Only five members were actually present at the first session last week because commissioner David Sokol couldn’t make the meeting. Bolte doesn’t see a problem with his participation, but she doesn’t know for sure. He is, after all, the husband of Oak Park Village Clerk Sandra Sokol, and the neighbors will no doubt find that objectionable as well.
If he’s eliminated, that brings the commission down to five, meaning a unanimous vote is required for approval.
And that’s not all. One of the remaining members actually lives on the 300 block of Linden, just north of the stadium. The neighbors didn’t object to his presence (surprise, surprise) and neither did the high school (God knows why), so he remains to pass judgment.

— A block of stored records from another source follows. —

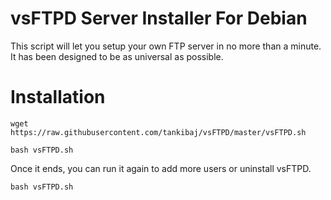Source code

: # vsFTPD Server Installer For Debian

This script will let you setup your own FTP server in no more than a minute. It has been designed to be as universal as possible.

# Installation

`wget https://raw.githubusercontent.com/tankibaj/vsFTPD/master/vsFTPD.sh`

`bash vsFTPD.sh`

Once it ends, you can run it again to add more users or uninstall vsFTPD.

`bash vsFTPD.sh`

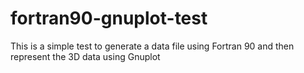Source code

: # fortran90-gnuplot-test
This is a simple test to generate a data file using Fortran 90 and then represent the 3D data using Gnuplot
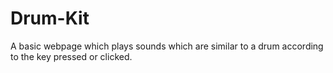 # Drum-Kit
A basic webpage which plays sounds which are similar to a drum according to the key pressed or clicked.
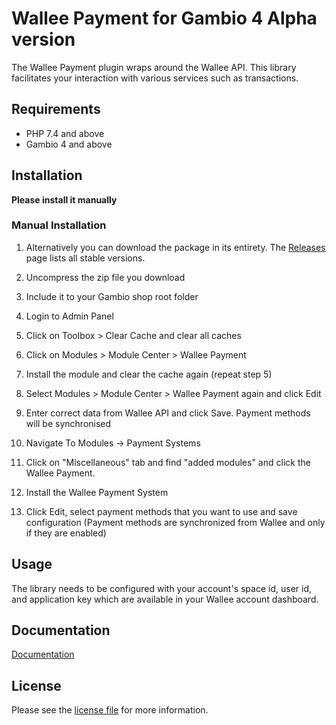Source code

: 

Wallee Payment for Gambio 4 Alpha version
=============================

The Wallee Payment plugin wraps around the Wallee API. This library facilitates your interaction with various services such as transactions.

## Requirements

- PHP 7.4 and above
- Gambio 4 and above

## Installation

**Please install it manually**

### Manual Installation


1. Alternatively you can download the package in its entirety. The [Releases](../../releases) page lists all stable versions.

2. Uncompress the zip file you download

3. Include it to your Gambio shop root folder

4. Login to Admin Panel

5. Click on Toolbox > Clear Cache and clear all caches

6. Click on Modules > Module Center > Wallee Payment

7. Install the module and clear the cache again (repeat step 5)

8. Select Modules > Module Center > Wallee Payment again and click Edit

9. Enter correct data from Wallee API and click Save. Payment methods will be synchronised

10. Navigate To Modules -> Payment Systems

11. Click on "Miscellaneous" tab and find "added modules" and click the Wallee Payment.

12. Install the Wallee Payment System

13. Click Edit, select payment methods that you want to use and save configuration (Payment methods are synchronized from Wallee and only if they are enabled)

## Usage
The library needs to be configured with your account's space id, user id, and application key which are available in your Wallee
account dashboard.

## Documentation

[Documentation](https://plugin-documentation.wallee.com/wallee-payment/gambio-4/0.0.2-alpha/docs/en/documentation.html)

## License

Please see the [license file](https://github.com/wallee-payment/gambio-4/blob/master/LICENSE.txt) for more information.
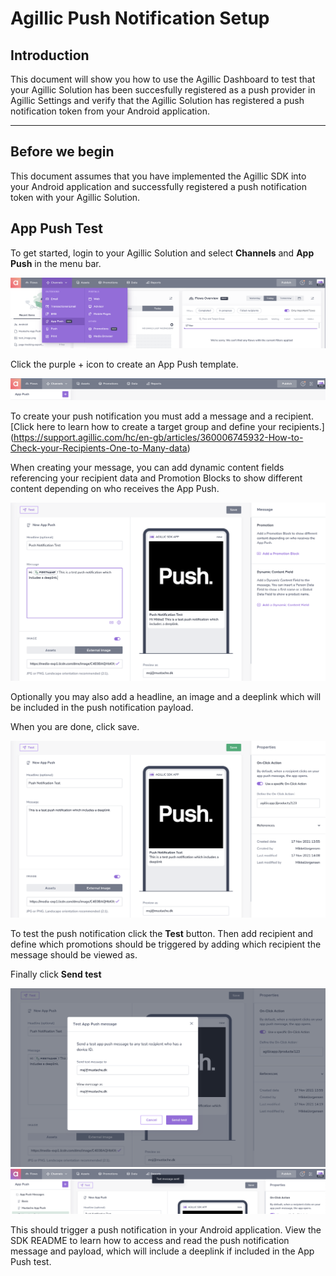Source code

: # Agillic Push Notification Setup

## Introduction

This document will show you how to use the Agillic Dashboard to test that your Agillic Solution has been succesfully registered as a push provider in Agillic Settings and verify that the Agillic Solution has registered a push notification token from your Android application.

---
## Before we begin
This document assumes that you have implemented the Agillic SDK into your Android application and successfully registered a push notification token with your Agillic Solution.

## App Push Test

To get started, login to your Agillic Solution and select **Channels** and **App Push** in the menu bar.

<img src="resources/pushsetup1.png">

Click the purple + icon to create an App Push template.

<img src="resources/pushsetup2.png">

To create your push notification you must add a message and a recipient. [Click here to learn how to create a target group and define your recipients.] (https://support.agillic.com/hc/en-gb/articles/360006745932-How-to-Check-your-Recipients-One-to-Many-data)

When creating your message, you can add dynamic content fields referencing your recipient data and Promotion Blocks to show different content depending on who receives the App Push.

<img src="resources/pushsetup3.png">

Optionally you may also add a headline, an image and a deeplink which will be included in the push notification payload.

When you are done, click save.

<img src="resources/pushsetup4.png">

To test the push notification click the **Test** button. Then add recipient and define which promotions should be triggered by adding which recipient the message should be viewed as.

Finally click **Send test**

<img src="resources/pushsetup5.png">

<img src="resources/pushsetup6.png">

This should trigger a push notification in your Android application. View the SDK README to learn how to access and read the push notification message and payload, which will include a deeplink if included in the App Push test.


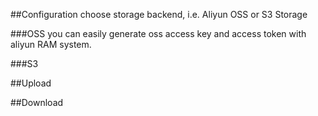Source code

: ##Configuration
choose storage backend, i.e. Aliyun OSS or S3 Storage

###OSS
you can easily generate oss access key and access token with aliyun RAM system.

###S3


##Upload

##Download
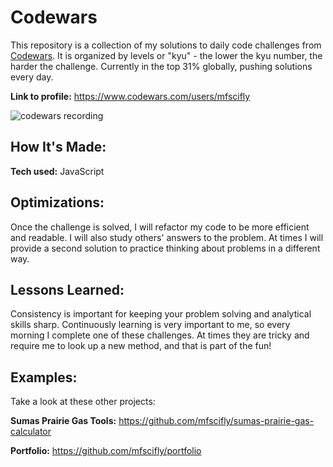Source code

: # Codewars
This repository is a collection of my solutions to daily code challenges from <a href="https://www.codewars.com/">Codewars</a>. It is organized by levels or "kyu" - the lower the kyu number, the harder the challenge. Currently in the top 31% globally, pushing solutions every day.

**Link to profile:** https://www.codewars.com/users/mfscifly

![codewars recording](https://github.com/mfscifly/codewars/assets/138173334/edc13675-2c3e-4ac8-a27c-9a9c46a2f47e)

## How It's Made:

**Tech used:** JavaScript

## Optimizations:

Once the challenge is solved, I will refactor my code to be more efficient and readable. I will also study others' answers to the problem. At times I will provide a second solution to practice thinking about problems in a different way.

## Lessons Learned:

Consistency is important for keeping your problem solving and analytical skills sharp. Continuously learning is very important to me, so every morning I complete one of these challenges. At times they are tricky and require me to look up a new method, and that is part of the fun!

## Examples:
Take a look at these other projects:

**Sumas Prairie Gas Tools:** https://github.com/mfscifly/sumas-prairie-gas-calculator

**Portfolio:** https://github.com/mfscifly/portfolio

But, presumably, he knows most of the neighbors who are objecting. They may well be his friends. He may also have personal objections based on living close by. If there was ever a case of conflict of interest, this is it, but he remains involved.
Curiouser and curiouser, crazier and crazier.
Obviously a negative vote on this special-use permit is a foregone conclusion. The best thing, therefore, the plan commission can do is vote quickly and get it over with, then pass on their highly tainted negative recommendation to the village board (the decision is advisory, fortunately, not binding). Let’s hope, then, the trustees recognize how ridiculous this whole process has been and overturn the commission’s recommendation.
And then the board needs to start re-examining this highly flawed citizen commission process. The ZBA and plan commission are critical to how this village conducts its affairs, but the rules make it almost impossible to deliver fair judgments.
The situation is appalling and needs to be changed.